Spero cut 75% of its workforce. The oral carbapenem was dead.
The Redesign
GSK licensed tebipenem in 2023 and funded a new trial. PIVOT-PO was designed to remove every ambiguity that killed ADAPT-PO:
| ADAPT-PO (2022) | PIVOT-PO (2025) | |
|---|---|---|
| Patients | 868 | 1,690 |
| Comparator | IV ertapenem | IV imipenem-cilastatin |
| NI margin | -12.5% | -10% |
| Overall response | 58.8% vs 61.6% | 58.5% vs 60.2% |
| Treatment difference | -2.8% | -1.3% (CI: -7.5, 4.8) |
| Clinical cure | — | 93.5% vs 95.2% |
| ESBL+ efficacy | disputed | comparable |
| Outcome | CRL | Stopped early for efficacy |
Nearly double the patients. Tighter noninferiority margin. Different comparator (imipenem-cilastatin instead of ertapenem — a harder test). And the IDMC stopped it early because the data were clear enough.
The overall response rates look similar to ADAPT-PO — 58.5% vs 60.2% — but the confidence interval (-7.5% to 4.8%) sits entirely within the -10% margin. Clinical cure was 93.5% vs 95.2%. No new safety signals. Diarrhea and headache, all mild or moderate.
The Stewardship Question
Here is the tension that no approval can resolve: carbapenems are last-resort antibiotics because resistance to them is still rare. Carbapenem-resistant Enterobacterales (CRE) kill roughly 1,100 Americans per year. Making carbapenems easier to use — a pill instead of an IV — could accelerate CRE selection pressure.
The counter-argument is that tebipenem's indication is narrow (cUTI only), its spectrum is defined, and the alternative isn't "no carbapenem" — it's "IV carbapenem in a hospital bed for a week." The drug doesn't expand who gets carbapenems. It changes where they get them.
This is the argument the FDA is evaluating. Not just efficacy. Not just safety. Whether the stewardship profile of an oral carbapenem is acceptable in an era of rising resistance. QIDP and Fast Track designations suggest the agency sees the need. No advisory committee was convened — which, for a first-in-class antibiotic, is a notable signal.
The Binary
GSK submitted the NDA in December 2025. PDUFA is June 18, 2026.
Bull case
PIVOT-PO cleanly addresses every ADAPT-PO deficiency. No AdCom scheduled. QIDP + Fast Track. Trial stopped early for efficacy. ESBL+ subgroup consistent. The prior CRL was about statistics, not the drug — and the statistics are now unambiguous.
Bear case
Stewardship concerns could trigger labeling restrictions or REMS. The FDA that issued the 2022 CRL was unusually rigorous on this NDA — a new review team may raise new questions. Manufacturing or CMC issues (the ghost haunting every 2026 PDUFA) could surface.
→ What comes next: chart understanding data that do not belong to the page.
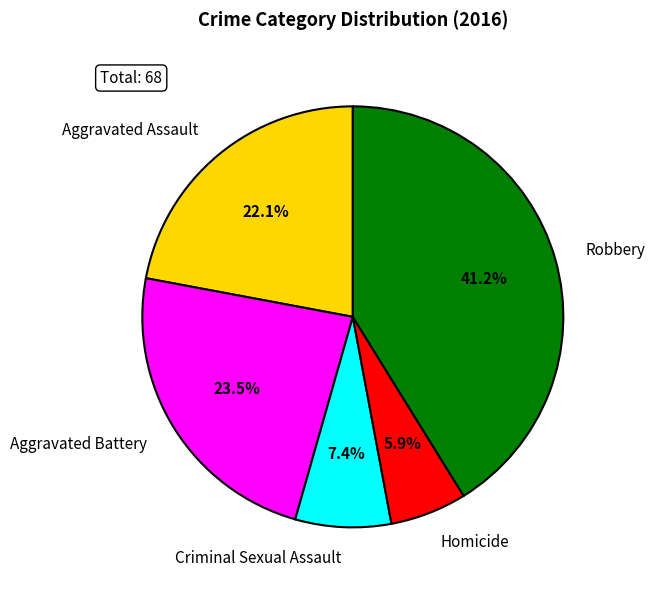

Which category has the biggest portion of the pie?

Robbery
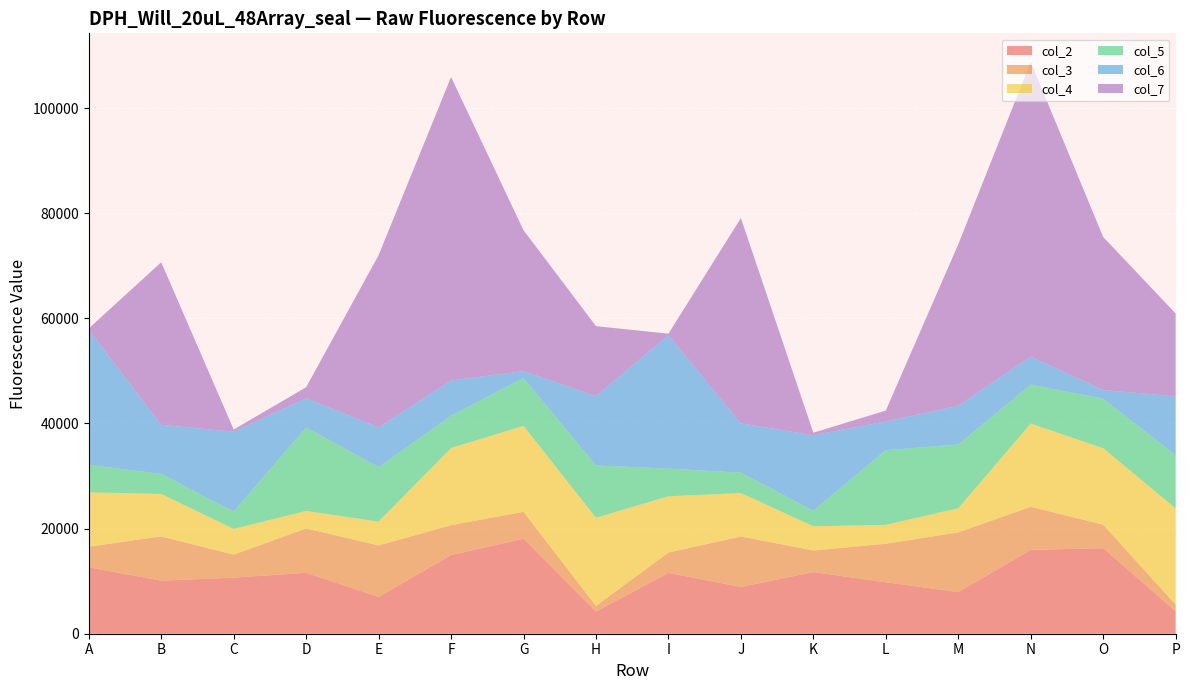

Reading left to right, transcribe all the data shown in this chart.

col_2: 12621	10102	10660	11582	6989	14962	18061	4218	11562	8895	11724	9789	7913	15943	16275	4257
col_3: 3933	8412	4370	8448	9795	5690	5133	1073	3873	9594	4105	7330	11357	8203	4471	1278
col_4: 10342	8067	4910	3320	4549	14664	16337	16777	10702	8272	4607	3588	4593	15831	14541	18312
col_5: 5229	3830	3295	15904	10348	6144	9129	9945	5270	3878	2955	14211	12135	7420	9413	10130
col_6: 25681	9326	15209	5544	7576	6718	1289	13201	25361	9379	14359	5456	7363	5308	1654	11186
col_7: 268	30926	397	2088	32751	57714	26809	13297	306	39049	486	2078	30708	56061	29116	15753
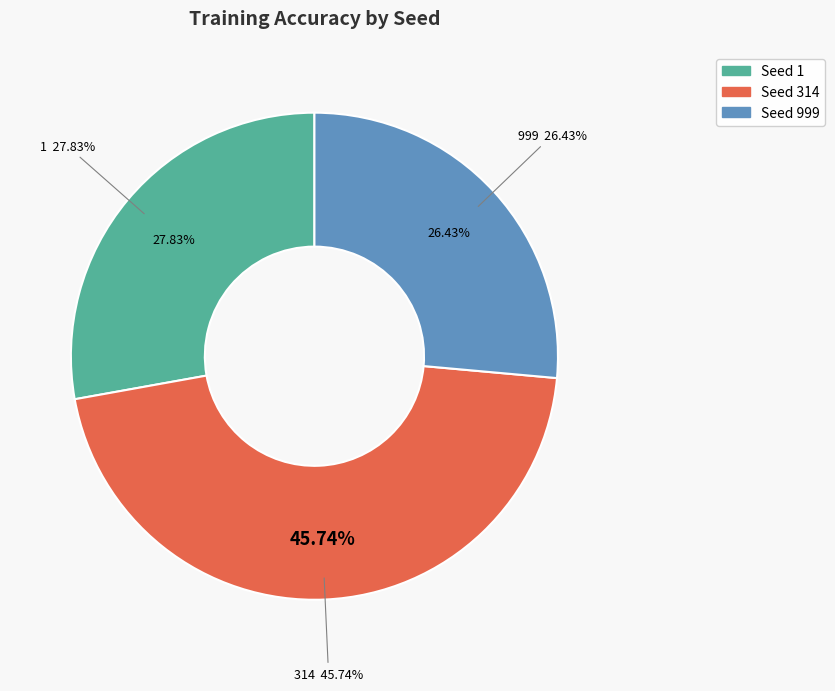

What percentage is NOT represented by 314?

54.3%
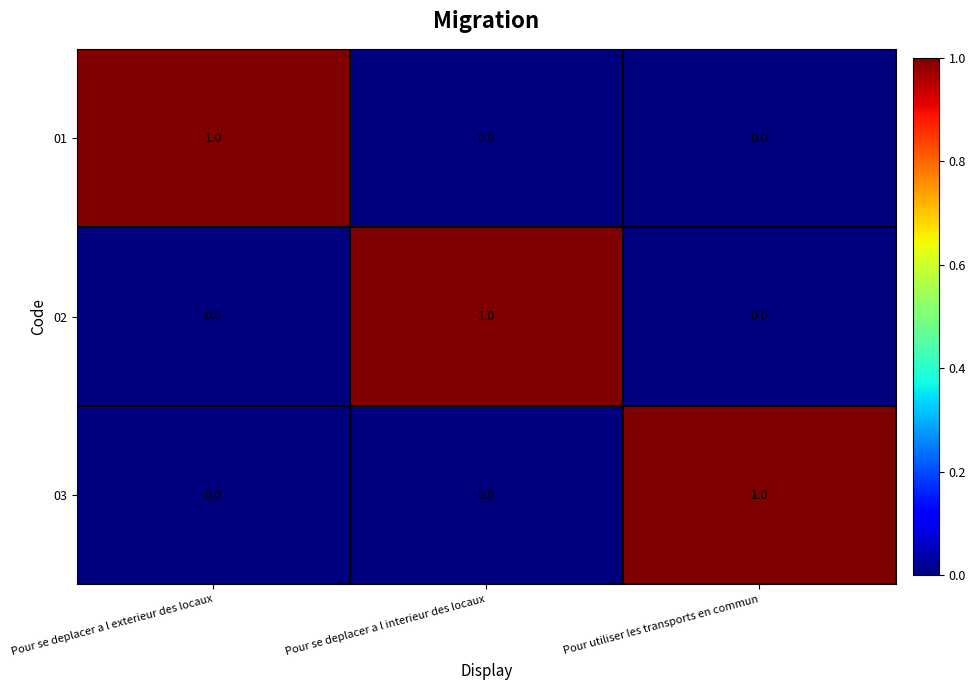

How many values in 01 are above zero?

1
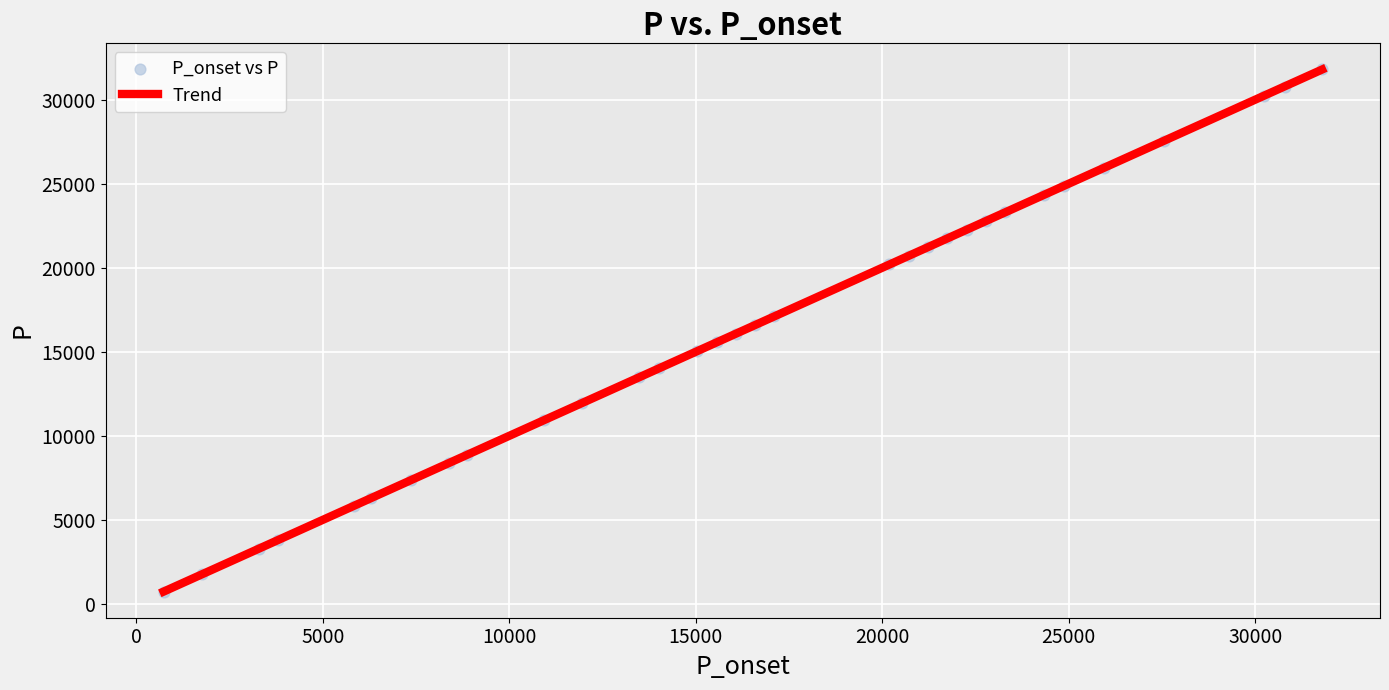

What is the range of X values (max minus min)?

31056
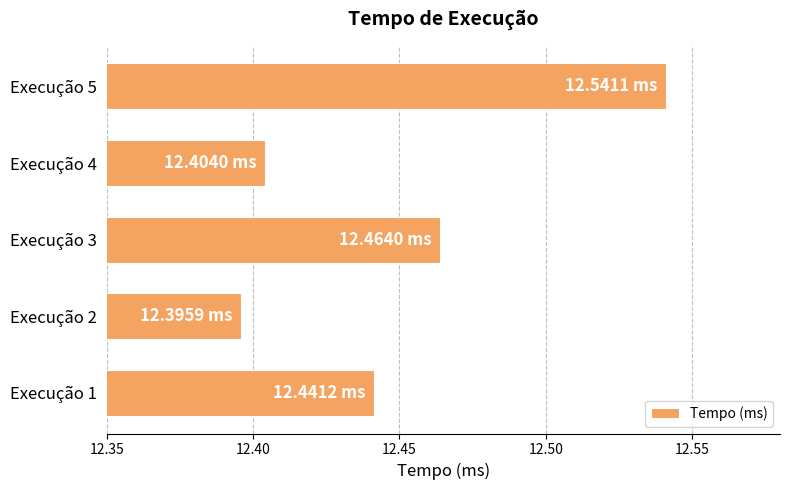

Rank the categories by value from highest to lowest.

Execução 5, Execução 3, Execução 1, Execução 4, Execução 2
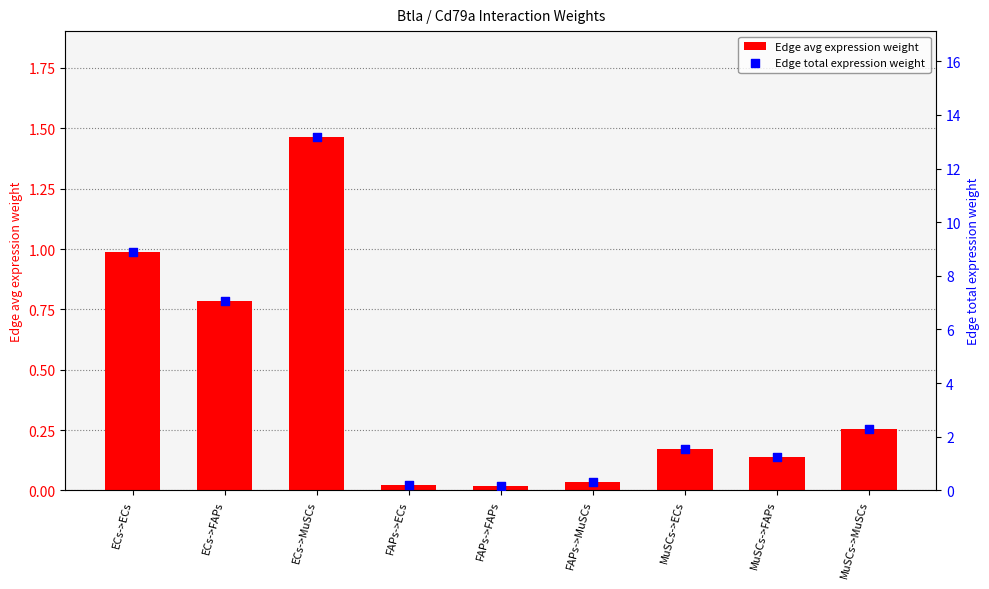

Is the value of Edge total expression weight at FAPs->FAPs greater than the value of Edge avg expression weight at ECs->FAPs?

No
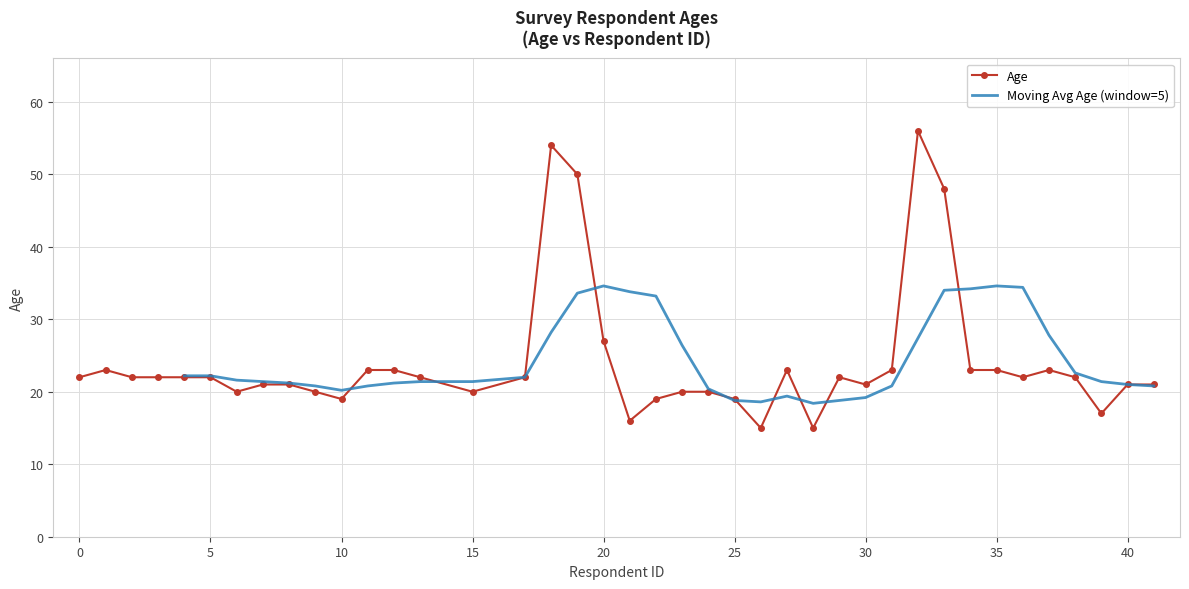

What is the difference between the maximum and minimum values?

41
Affected tickers: GSK (sponsor, commercialization rights), SPRO (licensor, $175M+ in milestones tied to approval and sales). SPRO is the more binary play — approval triggers near-term milestones on a $56M cash position.
Cross-reference: Amurai tracks tebipenem in the context of antimicrobial resistance — the stewardship tension between treating resistant infections now and preserving carbapenem efficacy for the future. PACCARB meets June 16. The AMR policy landscape is shifting around this approval.